Bright Lights Film Journal

I Am Cuba (Mikhail Kalatozov, 1964)

The supreme masterpiece of the poetic documentary form

Three recent views of Cuba: the repressive, fragmented, poverty-stricken last gasp of modern Communism offered by the U.S. media; the wonderland of repudiated gay and “counter-revolutionary” culture in movies like Strawberry and Chocolate, a 1993 feature film set in pre-Mariel 1979; and the glittering pleasures — social and spiritual — of the reclaimed island shown by what is surely the supreme masterpiece of the poetic documentary form, Mikhail Kalatozov’s 1964 Russian-Cuban coproduction I Am Cuba.

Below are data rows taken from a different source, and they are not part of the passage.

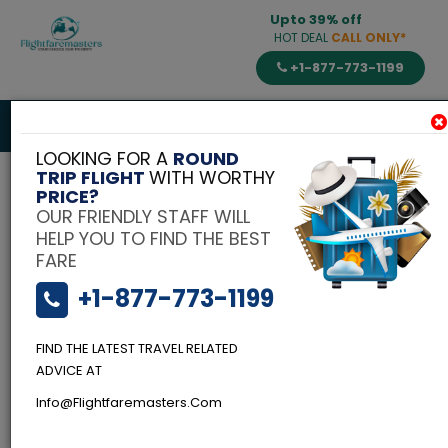
Upto 39% off
HOT DEAL
CALL ONLY*
+1-877-773-1199
Toggle
navigat
LOOKING FOR A
ROUND
TRIP FLIGHT
WITH WORTHY
PRICE?
OUR FRIENDLY STAFF WILL
HELP YOU TO FIND THE BEST
FARE
+1-877-773-1199
FIND THE LATEST TRAVEL RELATED
Flightfaremasters
Blog
ADVICE AT
Budgeted Scuba
Info@flightfaremasters.com
Diving-Top Spots in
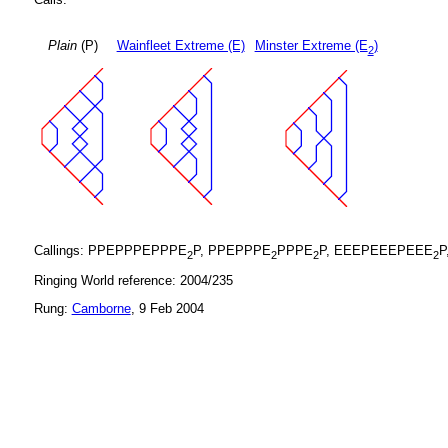
Plain
(P)
Wainfleet Extreme (E)
Minster Extreme (E
)
2
Callings: PPEPPPEPPPE
P, PPEPPPE
PPPE
P, EEEPEEEPEEE
P
2
2
2
2
Ringing World reference: 2004/235
Rung:
Camborne
, 9 Feb 2004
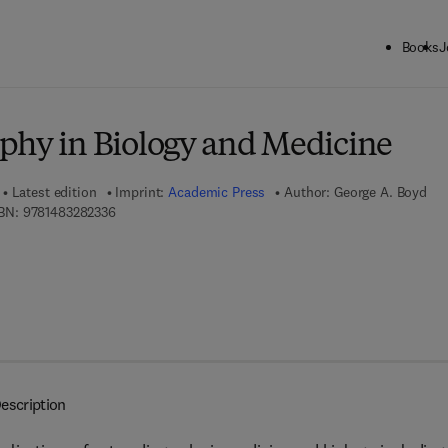
Books
J
ck to School: Save up to 25% on Science & Technology titles.
Offer detai
phy in Biology and Medicine
Latest edition
Imprint:
Academic Press
Author:
George A. Boyd
9 7 8 - 1 - 4 8 3 2 - 8 2 3 3 - 6
BN:
9781483282336
escription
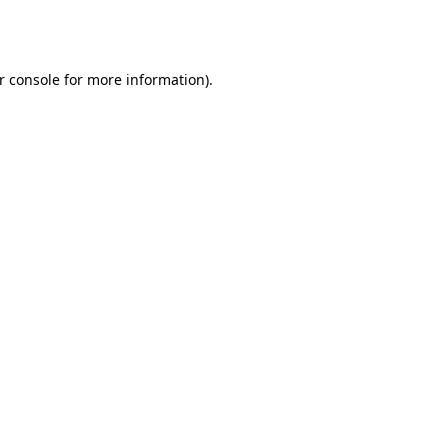
r console
for more information).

This unforgettable reconstruction of the life of the island, from the jazzy rhythms of the decadent Batista era to the heroics of the Revolution and its aftermath, recalls the work of Leni Riefenstahl and Eisenstein in its transformation of agitprop into art. The Eisenstein connection is no accident — the Russian team that created I Am Cuba were attempting the same kind of aesthetic treatment of history as Eisenstein, and they worked with some of his collaborators. But the filmmakers of I Am Cuba differed from their mentors in perhaps the most fundamental aspect — the visual. Whereas Eisenstein used cutting and dynamic composition in films like Potemkin, Kalatozov and his visual collaborators use a moving camera — a handheld Eclair — to bring their story to scintillating life.

The first draft of I Am Cuba was a scene-by-scene re-creation of the Cuban revolution. Kalatozov and his screenwriter, the poet Yevgeny Yevtushenko, wisely scrapped this in favor of a more aesthetic approach. The finished film divides roughly into five episodes that chronicle the island’s recent colonialist and revolutionary periods.

The first is a look at Batista’s Cuba, with settings in nightclubs and palatial hotels overrun by American businessmen and the submissive workers, singers, and prostitutes they exploit. This sequence contains the film’s most famous shot where the camera starts atop a high-rise, where a group of musicians and bikini-clad women perform, then descends down the side of the building to a crowded swimming pool and finally — without a cut — underwater, where it follows the movements of the swimmers.

According to the press notes, the filmmakers “had to make a watertight box out of sheets of DuPont plastic with three handles so the camera could be passed between Urusevsky and Calzatti [cameramen] at crucial moments. On the first take, the camera box refused to dive beneath the water surface, and Calzatti had to adapt the box with a hollow steel tube running through it so the air could escape the box, but no water would enter the camera.”

This sequence, which in its overwhelming power makes mincemeat of most such bravura camerawork in films like Citizen Kane, is also notable for its portrayal of the creepy, unattractive Americans who exercise their “manifest destiny” in the crudest ways imaginable against the desperate inhabitants of the sugar-cane—rich island. In an alarming scene, a beautiful young woman named Maria is shoved from one man to another across a dance floor. The camera follows her unwilling movements in radical jerks, perfectly visualizing the loss of control she — and by inference the island — is experiencing under U.S. domination.

The visual pyrotechnics continue throughout the film. The second major episode, about a peasant family whose meager living as sugar cane cutters is brutally ended by a coopted native landowner and the United Fruit Company, has an elaborate scene in which the grief-stricken father burns down the cane fields. The filmmakers devised a closed-camera video system that let them view this complicated, crane-shot sequence while it was being filmed.

The unforgettable images of the old man cutting what appears to be luminous sugar cane against a black sky point up another of I Am Cuba’s breakthroughs — the use of infrared film to obtain jaw-dropping levels of black-and-white contrast. These shots, featuring ordinary people played by amateur actors, emphasize the dazzling primacy of the land over those who briefly inhabit it, and reflect the filmmakers’ idea that complex characterization must be subjugated to the struggle by “real people” to maintain the land against corrupt influences.

Later sequences detail with equal power the rise of the worker and student movements, and the physical conflicts — particularly the disastrous invasion of the Moncada army barracks — that culminated in the overthrow of Batista and the destruction of U.S. “interests” in the island.

The soundtrack of I Am Cuba features a female narrator who ties together the episodes with Yevtushenko’s poetry, which plays on Cuba’s split identity: “Don’t avert your eyes. Look! I am Cuba. For you, I am the casino, the bar, hotels and brothels. But the hands of these children and old people are also me.” The music in the film continues this motif; peasant folk tunes and African rhythms compete with raucous early ‘60s rock tunes, “exotic” jazz, and nightclub ballads (“Amor Loca”).

In spite of its extraordinary power, the film was denounced by Cuban authorities as counterrevolutionary and — in a fit of revolutionary bitchiness — informally dubbed “I Am NOT Cuba”! The kind of “pure art” approach represented by the film has always been problematic to the Marxist mentality, but I Am Cuba is truly revolutionary in every sense.